Le droit européen résultant des traités sur la Communauté européenne et sur l'Union européenne consacre la liberté d'expression politique dans les Etats de l'Union. Cette liberté a été consacrée par la Charte des droits fondamentaux de l'Union qui n'a certes pas, en l'état, de valeur normative, mais dans laquelle la jurisprudence communautaire voit l'expression des « droits de l'Homme et des libertés fondamentales tels qu'ils résultent des traditions constitutionnelles communes aux Etats membres » qui font partie du droit de l'Union en tant que « principes généraux » du droit communautaire, conformément à l'article 6, § 2 du traité sur l'Union européenne. La Convention européenne de sauvegarde des droits de l'homme et des libertés fondamentales de 1950 et l'article 3 du protocole n° 1 à la Convention garantissent également ce droit à la libre expression électorale.

Dans un arrêt Piermont contre France du 20 mars 1995, la Cour européenne des droits de l'homme a jugé que l'appartenance d'une personne à un Etat membre de l'Union européenne ne permettait pas de lui opposer l'article 16 de la Convention de 1950 permettant aux Etats de restreindre la liberté politique des étrangers et notamment leur liberté d'expression au cours d'une campagne électorale.
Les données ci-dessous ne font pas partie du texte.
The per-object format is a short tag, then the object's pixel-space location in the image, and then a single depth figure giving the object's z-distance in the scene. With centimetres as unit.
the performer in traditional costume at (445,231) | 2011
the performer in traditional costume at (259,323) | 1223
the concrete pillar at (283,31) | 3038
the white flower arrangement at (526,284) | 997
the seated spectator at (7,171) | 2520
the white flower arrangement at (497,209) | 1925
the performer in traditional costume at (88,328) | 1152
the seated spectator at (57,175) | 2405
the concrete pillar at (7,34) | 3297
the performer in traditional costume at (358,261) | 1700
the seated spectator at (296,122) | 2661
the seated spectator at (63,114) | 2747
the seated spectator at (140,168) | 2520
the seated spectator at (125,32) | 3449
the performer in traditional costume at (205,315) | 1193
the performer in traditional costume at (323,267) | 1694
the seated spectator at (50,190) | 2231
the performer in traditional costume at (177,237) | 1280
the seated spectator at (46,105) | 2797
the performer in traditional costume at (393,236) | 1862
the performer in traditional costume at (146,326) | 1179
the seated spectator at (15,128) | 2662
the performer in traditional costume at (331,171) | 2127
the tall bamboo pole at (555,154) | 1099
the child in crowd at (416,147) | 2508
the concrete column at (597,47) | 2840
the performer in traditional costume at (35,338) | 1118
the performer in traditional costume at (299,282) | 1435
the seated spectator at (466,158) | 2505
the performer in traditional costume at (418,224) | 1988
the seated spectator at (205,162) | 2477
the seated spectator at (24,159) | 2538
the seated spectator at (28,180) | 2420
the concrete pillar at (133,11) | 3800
La Cour a rappelé que la liberté d'expression constitue « l'un des fondements essentiels d'une société démocratique, l'une des conditions primordiales de son progrès. » Elle a précisé certes que « La liberté de discussion politique ne revêt assurément pas un caractère absolu et un Etat contractant peut l'assujettir à certaines "restrictions" ou "sanctions" », mais la Cour a jugé qu'il lui appartenait de statuer en dernier lieu sur leur compatibilité avec la liberté d'expression telle que la consacre l'article 10 de la Convention. En l'espèce, la Cour a protégé le droit de libre expression des citoyens européens contre les restrictions que voulait imposer le Gouvernement français. Cet arrêt consacre donc la liberté d'expression électorale des ressortissants de l'Union dans tout Etat membre.
L'article 10 de la loi organique du 31 janvier 1976 ne respecte donc pas les dispositions actuelles du droit européen, ni des traités qui garantissent les libertés fondamentales, tant la Charte du Conseil de l'Europe (article 10) que les traités communautaires (article 6 du traité sur l'Union européenne) qui reconnaissent l'existence d'une citoyenneté européenne aux ressortissants des Etats membres.
Notre amendement a donc pour objet de rappeler les exigences de la liberté d'expression électorale sur le territoire de l'Union et des Etats membres. Seront ainsi autorisés les réunions, l'affichage, l'usage des moyens de communication, la liberté des correspondances, dans le respect de la législation du Pays hôte, et restant sauve l'interdiction de toute injure ou diffamation.
Notre amendement respecte les conclusions de la Commission de la Réforme du Conseil supérieur des Français de l'étranger qui avait opté pour une distinction du régime applicable dans l'Union européenne et de celui applicable dans les autres Etats.